Department for Education accounts receive adverse opinion from NAO

21 Jan 15

The auditor general has given the Department for Education an adverse opinion after concluding it failed to meet Parliament’s accountability requirements on academy spending.

Publishing his report on the Department for Education 2013/14 financial statements, Amyas Morse said the opinion meant the level of error and uncertainty in the statements was both material and pervasive. He also qualified his opinion because the department has exceeded one of its expenditure limits authorised by Parliament.

Morse said the DfE faced financial management challenges in accounting for the spending of academies, alongside its executive agencies and public bodies. For 2013/14, there are 2,591 bodies consolidated into the group financial statements, including 2,585 academy trusts operating 3,905 individual academies.

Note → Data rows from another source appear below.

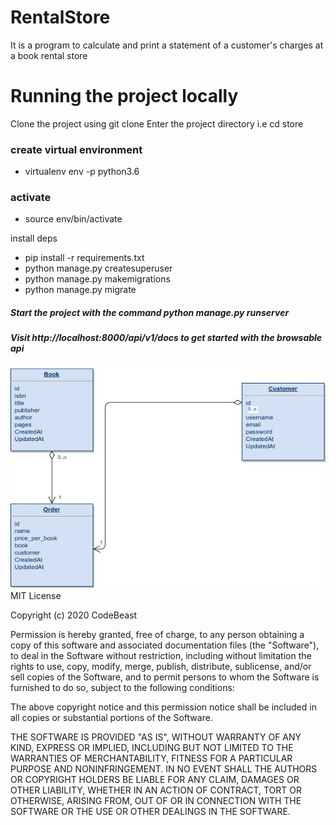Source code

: # RentalStore
It is a program to calculate and print a statement of a customer's charges at a book rental store

# Running the project locally
Clone the project using git clone
Enter the project directory i.e cd store
### create virtual environment
- virtualenv env -p python3.6
### activate
- source env/bin/activate

install deps
- pip install -r requirements.txt
- python manage.py createsuperuser
- python manage.py makemigrations
- python manage.py migrate
##### Start the project with the command python manage.py runserver
##### Visit http://localhost:8000/api/v1/docs to get started with the browsable api

![alt text](BookApp.jpg "ERD diagram")
MIT License

Copyright (c) 2020 CodeBeast

Permission is hereby granted, free of charge, to any person obtaining a copy
of this software and associated documentation files (the "Software"), to deal
in the Software without restriction, including without limitation the rights
to use, copy, modify, merge, publish, distribute, sublicense, and/or sell
copies of the Software, and to permit persons to whom the Software is
furnished to do so, subject to the following conditions:

The above copyright notice and this permission notice shall be included in all
copies or substantial portions of the Software.

THE SOFTWARE IS PROVIDED "AS IS", WITHOUT WARRANTY OF ANY KIND, EXPRESS OR
IMPLIED, INCLUDING BUT NOT LIMITED TO THE WARRANTIES OF MERCHANTABILITY,
FITNESS FOR A PARTICULAR PURPOSE AND NONINFRINGEMENT. IN NO EVENT SHALL THE
AUTHORS OR COPYRIGHT HOLDERS BE LIABLE FOR ANY CLAIM, DAMAGES OR OTHER
LIABILITY, WHETHER IN AN ACTION OF CONTRACT, TORT OR OTHERWISE, ARISING FROM,
OUT OF OR IN CONNECTION WITH THE SOFTWARE OR THE USE OR OTHER DEALINGS IN THE
SOFTWARE.
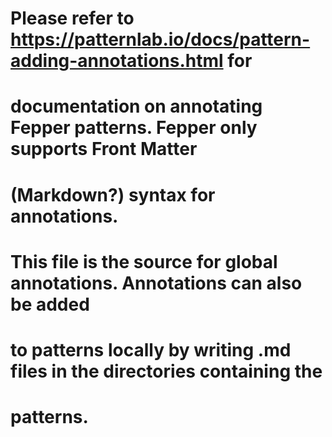 # Please refer to https://patternlab.io/docs/pattern-adding-annotations.html for
# documentation on annotating Fepper patterns. Fepper only supports Front Matter
# (Markdown?) syntax for annotations.

# This file is the source for global annotations. Annotations can also be added
# to patterns locally by writing .md files in the directories containing the
# patterns.
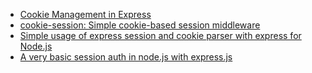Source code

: * [Cookie Management in Express](https://www.codementor.io/noddy/cookie-management-in-express-js-du107rmna)
* [cookie-session: Simple cookie-based session middleware](https://github.com/expressjs/cookie-session)
* [Simple usage of express session and cookie parser with express for Node.js](http://code.runnable.com/UTlPPF-f2W1TAAET/how-to-use-cookies-in-express-for-node-js)
* [A very basic session auth in node.js with express.js](http://www.codexpedia.com/node-js/a-very-basic-session-auth-in-node-js-with-express-js/)
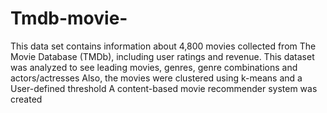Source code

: # Tmdb-movie-
This data set contains information about 4,800 movies collected from The Movie Database (TMDb), including user ratings and revenue.
This dataset was analyzed to see leading movies, genres, genre combinations and actors/actresses
Also, the movies were clustered using k-means and a User-defined threshold
A content-based movie recommender system was created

Different reporting periods exist across these bodies. The department uses the financial year end of March 31, while academies are based on a year end of August 31, to match the school year.

This means that preparing financial statements to provide a true and fair view of the financial activity is significant challenge, Morse said.

‘I recognise the importance of not placing unnecessary additional burdens on the academy sector,’ he added.

‘But the inability of the Department for Education to prepare financial statements providing a true and fair view of financial activity by its group of bodies means that it is not meeting the accountability requirements of Parliament.

‘In particular, I believe that, if the challenge posed by consolidating the accounts of so many bodies and the fact that so many have a different reporting period is to be surmounted, the department and Treasury need to work together to find a solution.’

The report noted that the department had chosen not to change the reporting period for the trusts, or to request a second set of statements to cover the period to the end of March on the grounds that this would require extra resources. Instead, it has sought to prepare the group financial statements by using the academy trusts statements to the end of August and then making adjustments.

The department has hypothesised that financial data for the year to the end of August, with the adjustments, would not be materially different for the equivalent to the end of the following March.

However, Morse said this approach does not give a true and fair view of its financial performance or position, while the growing number of academies increased the potential for error.

In addition, the accounts were qualified as the department spent £166m more than the annually managed expenditure resource limit set by Parliament. This was primarily due to the department’s underestimating the increases to pension costs relating to the academy sector, the report stated.

Responding to the adverse opinion, a DfE spokesman said no material inaccuracies had been found in the financial statements. 

‘However, consolidating the accounts of thousands of academies is an enormous task – a complex procedure and the largest of its kind carried out in the UK – and we recognise the issues identified by the NAO with this process. We take the concerns very seriously.

‘We are working closely with the Treasury to find a more sustainable solution to this process.’

CIPFA chief executive Rob Whiteman said the report painted a worrying picture, and demonstrated the difficulty in providing consistent, timely, consolidated reporting for relatively new organisations such as academies.

‘As an emerging sector, academies are subject to new and fluid governance structures. This makes it harder to practise good financial management and consolidate their accounts.

‘However, at a time when growth in the number academies is likely only to accelerate, it is important that organisations like CIPFA and NAO work closely and constructively with the sector to ensure clear and transparent accounting and overcome the issues raised by the report.’